§ **Raw data**:

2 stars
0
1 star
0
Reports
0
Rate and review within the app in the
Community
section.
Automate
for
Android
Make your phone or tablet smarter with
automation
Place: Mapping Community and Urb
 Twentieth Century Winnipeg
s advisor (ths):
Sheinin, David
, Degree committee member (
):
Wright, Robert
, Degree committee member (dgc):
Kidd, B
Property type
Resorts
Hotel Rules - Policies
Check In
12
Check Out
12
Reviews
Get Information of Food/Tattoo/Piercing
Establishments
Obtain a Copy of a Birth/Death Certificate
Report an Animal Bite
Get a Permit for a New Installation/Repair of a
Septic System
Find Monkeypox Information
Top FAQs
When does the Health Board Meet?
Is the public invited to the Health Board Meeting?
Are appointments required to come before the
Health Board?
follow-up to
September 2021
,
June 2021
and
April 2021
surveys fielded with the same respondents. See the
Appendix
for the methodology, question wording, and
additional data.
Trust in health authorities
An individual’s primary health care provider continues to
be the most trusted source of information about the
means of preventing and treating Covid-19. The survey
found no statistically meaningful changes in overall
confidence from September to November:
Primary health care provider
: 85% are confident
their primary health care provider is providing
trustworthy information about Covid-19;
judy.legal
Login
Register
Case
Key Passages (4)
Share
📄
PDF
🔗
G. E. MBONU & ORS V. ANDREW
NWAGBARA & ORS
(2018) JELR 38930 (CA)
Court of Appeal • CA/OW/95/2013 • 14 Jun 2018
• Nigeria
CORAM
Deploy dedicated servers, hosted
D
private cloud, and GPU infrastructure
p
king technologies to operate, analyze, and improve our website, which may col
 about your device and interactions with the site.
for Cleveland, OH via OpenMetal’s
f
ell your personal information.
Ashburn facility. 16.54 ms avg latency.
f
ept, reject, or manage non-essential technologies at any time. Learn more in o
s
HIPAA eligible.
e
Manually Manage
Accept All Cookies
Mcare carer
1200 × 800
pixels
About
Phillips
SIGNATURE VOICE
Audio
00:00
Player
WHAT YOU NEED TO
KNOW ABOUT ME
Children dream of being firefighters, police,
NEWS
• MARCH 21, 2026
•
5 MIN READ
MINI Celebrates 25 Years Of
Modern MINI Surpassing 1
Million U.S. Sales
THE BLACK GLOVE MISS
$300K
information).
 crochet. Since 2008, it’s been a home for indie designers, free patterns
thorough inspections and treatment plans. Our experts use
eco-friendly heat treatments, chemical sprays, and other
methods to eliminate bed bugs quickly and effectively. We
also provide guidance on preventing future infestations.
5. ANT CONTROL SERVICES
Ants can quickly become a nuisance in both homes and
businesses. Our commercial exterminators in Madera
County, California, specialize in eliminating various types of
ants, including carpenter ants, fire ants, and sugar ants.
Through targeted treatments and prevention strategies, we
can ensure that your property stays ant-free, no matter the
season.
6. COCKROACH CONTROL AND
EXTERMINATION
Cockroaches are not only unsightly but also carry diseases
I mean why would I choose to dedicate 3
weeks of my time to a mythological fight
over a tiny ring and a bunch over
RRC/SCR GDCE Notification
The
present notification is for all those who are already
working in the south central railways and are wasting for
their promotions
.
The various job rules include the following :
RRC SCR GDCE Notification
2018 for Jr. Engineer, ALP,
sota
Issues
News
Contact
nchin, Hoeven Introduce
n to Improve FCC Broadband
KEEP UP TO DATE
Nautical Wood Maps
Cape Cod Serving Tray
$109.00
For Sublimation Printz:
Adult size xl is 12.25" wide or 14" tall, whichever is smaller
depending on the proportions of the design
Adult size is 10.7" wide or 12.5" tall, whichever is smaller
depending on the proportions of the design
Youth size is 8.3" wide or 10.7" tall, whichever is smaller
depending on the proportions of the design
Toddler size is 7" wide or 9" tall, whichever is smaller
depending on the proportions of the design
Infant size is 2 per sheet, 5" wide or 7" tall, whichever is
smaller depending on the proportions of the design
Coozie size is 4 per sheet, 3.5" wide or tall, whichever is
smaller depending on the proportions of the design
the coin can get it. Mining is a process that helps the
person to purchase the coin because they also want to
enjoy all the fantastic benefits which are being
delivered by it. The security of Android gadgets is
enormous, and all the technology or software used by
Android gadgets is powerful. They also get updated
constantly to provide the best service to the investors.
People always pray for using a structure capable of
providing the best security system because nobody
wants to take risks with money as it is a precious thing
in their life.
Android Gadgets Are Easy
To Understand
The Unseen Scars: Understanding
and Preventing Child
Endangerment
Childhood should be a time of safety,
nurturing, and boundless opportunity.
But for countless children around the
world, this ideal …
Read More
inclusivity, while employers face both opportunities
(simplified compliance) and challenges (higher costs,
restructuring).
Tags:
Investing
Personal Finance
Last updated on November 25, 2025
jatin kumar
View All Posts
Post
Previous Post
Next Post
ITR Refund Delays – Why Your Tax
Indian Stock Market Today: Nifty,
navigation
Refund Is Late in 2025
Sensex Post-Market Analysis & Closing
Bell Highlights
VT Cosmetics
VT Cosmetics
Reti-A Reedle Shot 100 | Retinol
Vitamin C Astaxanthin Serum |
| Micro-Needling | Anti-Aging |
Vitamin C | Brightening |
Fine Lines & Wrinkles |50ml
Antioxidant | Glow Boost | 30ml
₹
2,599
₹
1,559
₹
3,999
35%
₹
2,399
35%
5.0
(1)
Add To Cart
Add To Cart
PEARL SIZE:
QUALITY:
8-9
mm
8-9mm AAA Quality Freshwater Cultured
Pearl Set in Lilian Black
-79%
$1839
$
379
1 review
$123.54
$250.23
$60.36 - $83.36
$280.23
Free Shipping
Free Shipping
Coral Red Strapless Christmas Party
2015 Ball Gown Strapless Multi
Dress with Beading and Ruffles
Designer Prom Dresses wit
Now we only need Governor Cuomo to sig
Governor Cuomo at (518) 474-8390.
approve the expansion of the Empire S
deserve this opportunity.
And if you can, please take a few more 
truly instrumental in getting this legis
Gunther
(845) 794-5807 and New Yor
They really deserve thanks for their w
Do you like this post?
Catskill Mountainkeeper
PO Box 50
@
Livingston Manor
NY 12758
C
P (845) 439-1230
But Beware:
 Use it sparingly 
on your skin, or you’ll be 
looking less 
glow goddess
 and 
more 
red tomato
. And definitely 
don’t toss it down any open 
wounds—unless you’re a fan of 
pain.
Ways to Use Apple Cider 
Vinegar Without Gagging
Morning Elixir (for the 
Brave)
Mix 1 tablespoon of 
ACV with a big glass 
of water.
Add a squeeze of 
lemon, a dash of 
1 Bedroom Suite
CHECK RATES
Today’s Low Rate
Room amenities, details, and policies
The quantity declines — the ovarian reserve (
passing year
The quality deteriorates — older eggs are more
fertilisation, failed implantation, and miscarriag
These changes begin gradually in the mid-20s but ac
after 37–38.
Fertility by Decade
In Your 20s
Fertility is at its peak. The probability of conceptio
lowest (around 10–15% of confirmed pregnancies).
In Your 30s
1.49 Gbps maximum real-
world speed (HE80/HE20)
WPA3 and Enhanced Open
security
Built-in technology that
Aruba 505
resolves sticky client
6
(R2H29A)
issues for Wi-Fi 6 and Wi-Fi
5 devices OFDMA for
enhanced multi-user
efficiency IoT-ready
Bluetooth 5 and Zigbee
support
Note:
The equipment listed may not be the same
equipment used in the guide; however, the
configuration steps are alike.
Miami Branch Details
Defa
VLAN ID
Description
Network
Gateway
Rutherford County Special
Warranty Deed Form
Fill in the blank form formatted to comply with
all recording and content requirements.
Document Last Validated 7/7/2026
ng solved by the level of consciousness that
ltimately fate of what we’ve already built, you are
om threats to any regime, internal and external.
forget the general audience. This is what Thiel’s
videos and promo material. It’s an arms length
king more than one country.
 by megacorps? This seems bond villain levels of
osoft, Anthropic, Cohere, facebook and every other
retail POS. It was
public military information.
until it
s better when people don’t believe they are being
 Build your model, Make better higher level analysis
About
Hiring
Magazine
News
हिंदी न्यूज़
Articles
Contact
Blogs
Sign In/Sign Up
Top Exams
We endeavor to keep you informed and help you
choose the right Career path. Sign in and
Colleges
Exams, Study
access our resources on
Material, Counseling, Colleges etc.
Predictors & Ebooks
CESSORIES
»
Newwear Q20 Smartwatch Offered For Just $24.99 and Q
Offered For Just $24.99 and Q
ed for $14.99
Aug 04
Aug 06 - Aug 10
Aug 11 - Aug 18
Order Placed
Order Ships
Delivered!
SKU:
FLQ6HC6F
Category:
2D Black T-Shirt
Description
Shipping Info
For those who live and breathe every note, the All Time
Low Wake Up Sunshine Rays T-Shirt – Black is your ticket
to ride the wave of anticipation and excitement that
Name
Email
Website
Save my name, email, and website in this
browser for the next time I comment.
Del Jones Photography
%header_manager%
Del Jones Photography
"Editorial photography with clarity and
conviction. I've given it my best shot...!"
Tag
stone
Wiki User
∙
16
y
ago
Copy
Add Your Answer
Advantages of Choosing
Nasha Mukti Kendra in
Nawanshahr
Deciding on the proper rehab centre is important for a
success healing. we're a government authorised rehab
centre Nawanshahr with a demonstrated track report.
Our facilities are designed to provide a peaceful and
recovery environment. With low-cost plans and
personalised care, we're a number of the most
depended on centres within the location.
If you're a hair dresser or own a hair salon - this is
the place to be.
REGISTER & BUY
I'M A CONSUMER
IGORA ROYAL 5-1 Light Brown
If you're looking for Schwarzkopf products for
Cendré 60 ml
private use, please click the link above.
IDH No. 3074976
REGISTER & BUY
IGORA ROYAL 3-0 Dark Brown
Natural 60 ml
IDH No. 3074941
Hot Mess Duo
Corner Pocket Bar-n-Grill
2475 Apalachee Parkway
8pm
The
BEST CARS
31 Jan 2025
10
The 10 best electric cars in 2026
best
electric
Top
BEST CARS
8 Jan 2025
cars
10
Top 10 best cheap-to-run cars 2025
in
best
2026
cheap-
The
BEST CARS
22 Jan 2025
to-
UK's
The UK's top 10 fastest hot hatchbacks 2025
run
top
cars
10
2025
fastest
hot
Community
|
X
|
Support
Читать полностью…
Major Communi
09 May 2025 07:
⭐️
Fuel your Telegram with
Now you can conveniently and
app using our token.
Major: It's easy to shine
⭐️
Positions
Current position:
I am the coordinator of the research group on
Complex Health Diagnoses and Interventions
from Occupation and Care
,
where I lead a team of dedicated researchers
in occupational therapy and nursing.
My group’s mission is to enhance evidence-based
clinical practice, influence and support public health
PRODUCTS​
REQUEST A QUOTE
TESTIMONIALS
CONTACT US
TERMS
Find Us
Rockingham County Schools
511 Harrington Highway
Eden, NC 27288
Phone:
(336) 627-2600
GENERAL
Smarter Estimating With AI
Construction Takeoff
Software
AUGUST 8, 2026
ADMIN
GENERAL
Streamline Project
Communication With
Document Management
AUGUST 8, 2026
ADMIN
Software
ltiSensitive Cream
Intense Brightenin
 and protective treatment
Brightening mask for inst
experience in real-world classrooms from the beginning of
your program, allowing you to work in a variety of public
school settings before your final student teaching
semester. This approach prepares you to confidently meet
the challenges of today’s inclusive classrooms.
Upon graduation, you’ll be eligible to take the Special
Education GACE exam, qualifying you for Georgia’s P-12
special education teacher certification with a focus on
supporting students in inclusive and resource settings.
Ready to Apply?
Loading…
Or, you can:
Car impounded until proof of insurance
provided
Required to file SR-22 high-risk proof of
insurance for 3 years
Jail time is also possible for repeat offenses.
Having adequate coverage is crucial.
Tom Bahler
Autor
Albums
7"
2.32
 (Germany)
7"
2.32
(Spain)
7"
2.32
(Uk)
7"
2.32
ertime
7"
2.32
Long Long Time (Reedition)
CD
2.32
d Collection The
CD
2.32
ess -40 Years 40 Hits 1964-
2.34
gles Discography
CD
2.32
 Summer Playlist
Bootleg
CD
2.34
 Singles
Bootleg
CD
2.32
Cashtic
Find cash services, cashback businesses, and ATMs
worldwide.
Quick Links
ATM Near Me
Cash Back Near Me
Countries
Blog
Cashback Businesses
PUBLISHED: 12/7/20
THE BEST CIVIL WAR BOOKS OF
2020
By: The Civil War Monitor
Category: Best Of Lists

§ **Description of the task**: Starting with the first line of the items and going on through the line with "be the most", rewrite those lines with "Health Board" changed to "Board of Health" and nothing else altered.

§ **Task output**:
2 stars
0
1 star
0
Reports
0
Rate and review within the app in the
Community
section.
Automate
for
Android
Make your phone or tablet smarter with
automation
Place: Mapping Community and Urb
 Twentieth Century Winnipeg
s advisor (ths):
Sheinin, David
, Degree committee member (
):
Wright, Robert
, Degree committee member (dgc):
Kidd, B
Property type
Resorts
Hotel Rules - Policies
Check In
12
Check Out
12
Reviews
Get Information of Food/Tattoo/Piercing
Establishments
Obtain a Copy of a Birth/Death Certificate
Report an Animal Bite
Get a Permit for a New Installation/Repair of a
Septic System
Find Monkeypox Information
Top FAQs
When does the Board of Health Meet?
Is the public invited to the Board of Health Meeting?
Are appointments required to come before the
Board of Health?
follow-up to
September 2021
,
June 2021
and
April 2021
surveys fielded with the same respondents. See the
Appendix
for the methodology, question wording, and
additional data.
Trust in health authorities
An individual’s primary health care provider continues to
be the most trusted source of information about the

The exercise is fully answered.